Some small-scale coffee farmers in Kenya have started processing their coffee to protect the quality, aiming to get a share of the lucrative premium export market where quality coffee beans fetch a premium price.
Data from the Nairobi Coffee Exchange shows that top quality coffee known as AA grade fetched up to 45,326 shillings (about 427 United States dollars) per 50-kg bag compared to a price of 199 dollars fetched by the majority of the coffee during the auction that ended on May 24th.
Samuel Muchiri, 44, a farmer in Kirinyaga County in central Kenya is among small-scale farmers who have embraced home-based processing to avoid mixing their coffee with the rest of farmers in order to maintain quality and therefore get a better price.
“Coffee has money. But it needs to be of high-quality coffee. That is why I decided to do home processing to ensure I maintain high quality,” Muchiri told Xinhua on Friday at his farm.
When the coffee is processed at home, it is then taken to a miller where it is also milled separately and then graded ready for auction in the capital Nairobi or direct export.
Traditionally in Kenya, green harvested coffee is taken to a common processing factory owned by farmers where different grades are mixed.
Although grading happens later when the coffee is milled, the final payment is usually an average of the price fetched by all the grades, meaning that those farmers who have to take care of their coffee to get a better grade are not rewarded.
According to Muchiri, processing his coffee at home has enabled him to earn at least double and sometimes triple the amount of money earned by other farmers who sell through the cooperative societies.

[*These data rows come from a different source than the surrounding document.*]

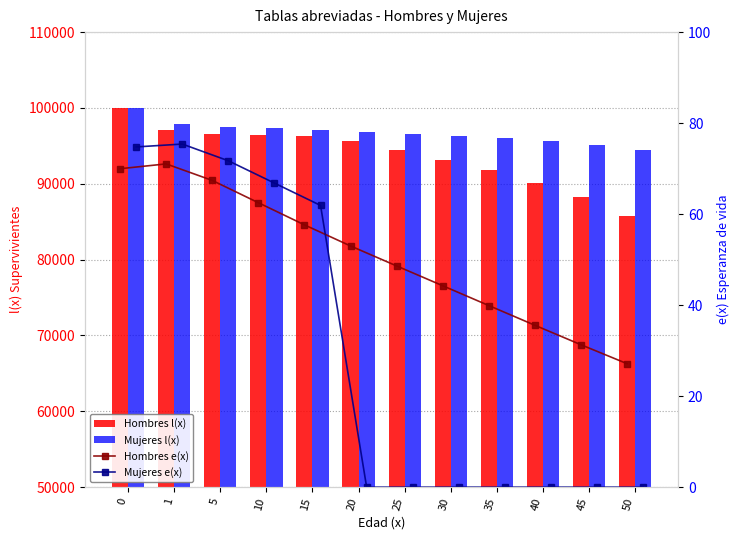

What is the sum of all Mujeres e(x) values?

350.6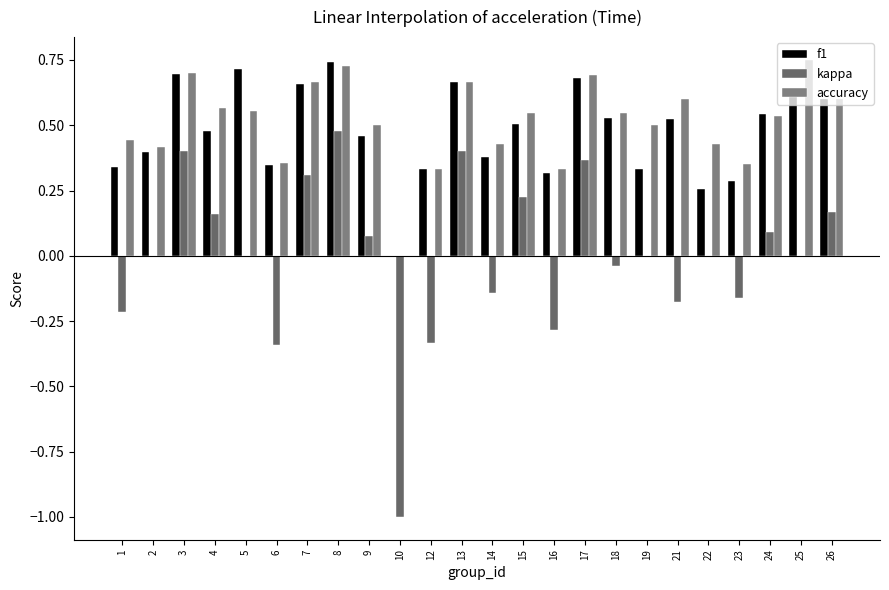

How many groups of bars are there?

24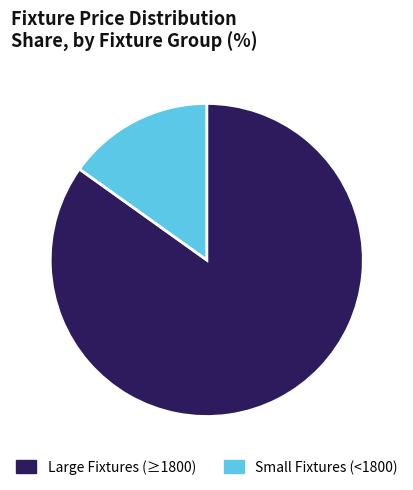

The Large Fixtures (≥1800) slice represents 94% of the pie. True or false?

False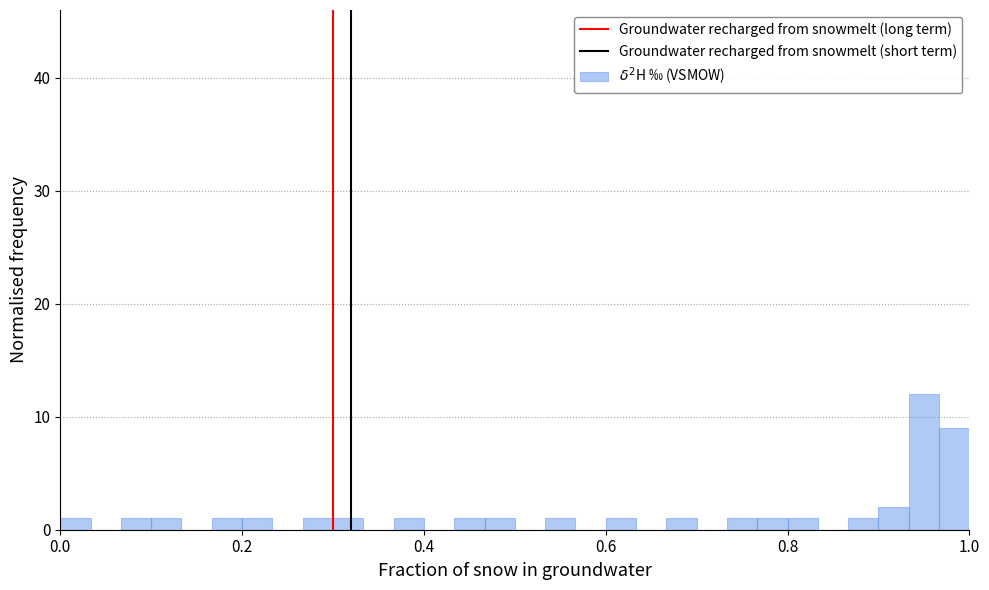

Around what value on the x-axis is the tallest bar? Give the approximate position of its centre, as read against the axis.

0.96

“My coffee goes to the market as organically grown and therefore specialty coffee, which fetches a premium,” he said.
Gichuki Wambari, 54, from Nyeri County also in central Kenya, said he invested some 1,000 dollars in machinery to process his coffee.
“The pay from home processed coffee is better than processing and selling collectively,” he said.
He said although he is yet to establish a stable market for his coffee which he processes and then outsources the milling services, he is realizing better returns.
Home processing is part of the ongoing formal and informal reforms taking place in the coffee industry which was once Kenya’s largest foreign exchange earner.
President Uhuru Kenyatta appointed a committee to advise and steer reforms in the industry in 2016. The final report from the committee will be ready in July, said its head, Joseph Kieyah.
Kenya’s ministry of agriculture has also been pursuing new markets for coffee in China and the Middle East to reduce dependency on the traditional European market.